In my situation we are 4 siblings.
I am the oldest, my mother was a teenager when I was born and got pregnant with my DB1 when I was 6 months old, so I never got the financial benefit of being an only child, nor the one of having financially stable parents as apart from my mother being a child my father got out of the picture very early on and is the type to live off other people's money so there will be no money to his name at his death for sure.
DSB2 and 3 were born a few years later from my mother and stepdad, who has no family.
DSIS is not born yet but should be soon and his from my mother and her new husband who has a lot of family.
So while DB1 and I were born in similar situations with a similar upbringing, I moved out at 16 and have been paying my way ever since, while DB is in his 20's and still living at home rent free with his clothes, food and phone paid for.
In the meantime DB2 and DB3 knew a more financially stable environment growing up and while my mother and their father are modest, they may still get something from him (though likely very little), and like me and DB1 have no paternal family to inherit from.
Dsis on the other hand, who is not yet born, is going to be the best one of, apart from one my siblings are over 18 and should be moving out soon so she will have the advantage of growing up an only child (so more access to money from her parents+ extended family) and also have lots of family to inherit from.

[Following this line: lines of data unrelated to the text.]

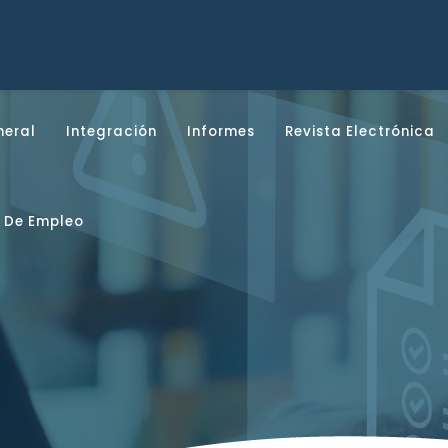
neral
Integración
Informes
Revista Electrónica
 De Empleo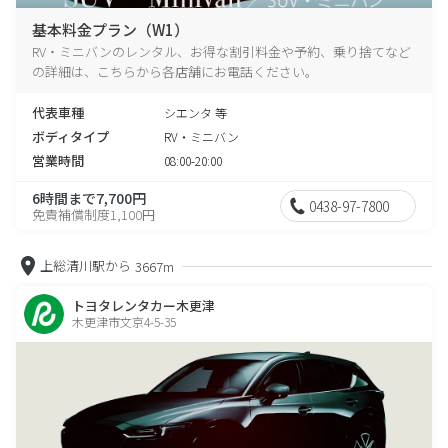
基本料金プラン（W1）
RV・ミニバンのレンタル、お得な割引料金や予約、乗り捨てなど
の詳細は、こちらから各店舗にお電話ください。
代表車種
シエンタ 等
ボディタイプ
RV・ミニバン
営業時間
08:00-20:00
6時間まで7,700円
0438-97-7800
免責補償制度1,100円
上総清川駅から
3667m
トヨタレンタカー木更津
木更津市文京4-5-35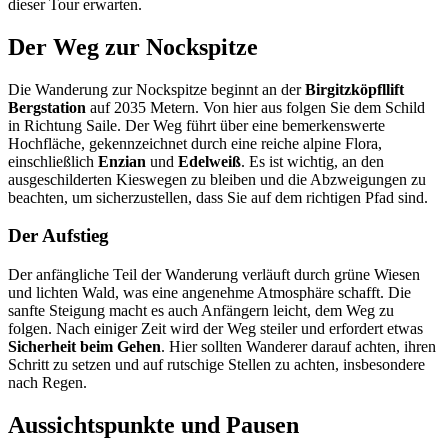
dieser Tour erwarten.
Der Weg zur Nockspitze
Die Wanderung zur Nockspitze beginnt an der
Birgitzköpfllift
Bergstation
auf 2035 Metern. Von hier aus folgen Sie dem Schild
in Richtung Saile. Der Weg führt über eine bemerkenswerte
Hochfläche, gekennzeichnet durch eine reiche alpine Flora,
einschließlich
Enzian
und
Edelweiß
. Es ist wichtig, an den
ausgeschilderten Kieswegen zu bleiben und die Abzweigungen zu
beachten, um sicherzustellen, dass Sie auf dem richtigen Pfad sind.
Der Aufstieg
Der anfängliche Teil der Wanderung verläuft durch grüne Wiesen
und lichten Wald, was eine angenehme Atmosphäre schafft. Die
sanfte Steigung macht es auch Anfängern leicht, dem Weg zu
folgen. Nach einiger Zeit wird der Weg steiler und erfordert etwas
Sicherheit beim Gehen
. Hier sollten Wanderer darauf achten, ihren
Schritt zu setzen und auf rutschige Stellen zu achten, insbesondere
nach Regen.
Aussichtspunkte und Pausen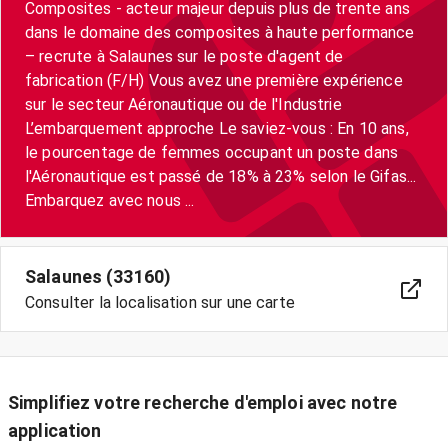
Composites - acteur majeur depuis plus de trente ans
dans le domaine des composites à haute performance
– recrute à Salaunes sur le poste d'agent de
fabrication (F/H) Vous avez une première expérience
sur le secteur Aéronautique ou de l'Industrie
L’embarquement approche Le saviez-vous : En 10 ans,
le pourcentage de femmes occupant un poste dans
l'Aéronautique est passé de 18% à 23% selon le Gifas...
Embarquez avec nous ...
Salaunes (33160)
Consulter la localisation sur une carte
Simplifiez votre recherche d'emploi avec notre
application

My mother have nothing to her name either but according to you, once she inherit from my grandparents she should.
Split it in my favour most because I have had the toughest situation of the 4 and the least access to money throughout my entire lifetime. Then give DB1 slightly more than DB2 and 3 because they might inherit from their father when me and DB1 won't and she should cut off the baby because she will obviously have a much better start at life and will continue to be privileged throughout her entire lifetime.
Even though your technic would benefit me, I don't think that's fair.
At the end of the day even though my mother technically screw me over money-wise by deciding to have a child at 17 with a jerk of a man, it's not fair for my sibling to be desinherited.
I think heritage always causes rife and will cause rife regardless, because no matter what you do, your youngest one will have more than your oldest ones and their step-sister will be a millionaire whether she inherits from you or not and it would be unfair for her dad to cut-her off from an emotional point of view and it would cause much more pain and damage to her at a moment of her life where she just lost her father than not getting the money would for your kids (and I say this as someone who will be cut off her parents wills and don't care).
I definitely know no matter how my mother's will is written (I am no contact with her so I won't be on it) my youngest siblings will resent the fact that our upcoming sister already starts with an advantage, the same way I resent having had to fend for myself since I am 16 while DB1 is still living rent free and bill free in his 20's.
No matter what she does, split it fairly or unfairly, she won't be able to fix the feeling of unfairness and difference in treatment that almost automatically comes with the choices one makes to have different children with people with different economical background leading to very different upbringing and life opportunities.
My grandparents have three daughters, my mother and my aunts, my mother is very modest and owns nothing while my aunts are both millionaires with several properties and businesses etc... my mother would need the money most but they've already said that they will split the money fairly and that's only right. My mother made life choices that led her to not become a millionaire like her sisters did, my aunts shouldn't be deshinerited because my mother didn't make the right choices. In your case, you made choices that means that no matter what your kids won't have the same economical security, it sucks for them but it's life and they need to accept it. Nobody is owned an inheritance to start with so whatever they get is bonus.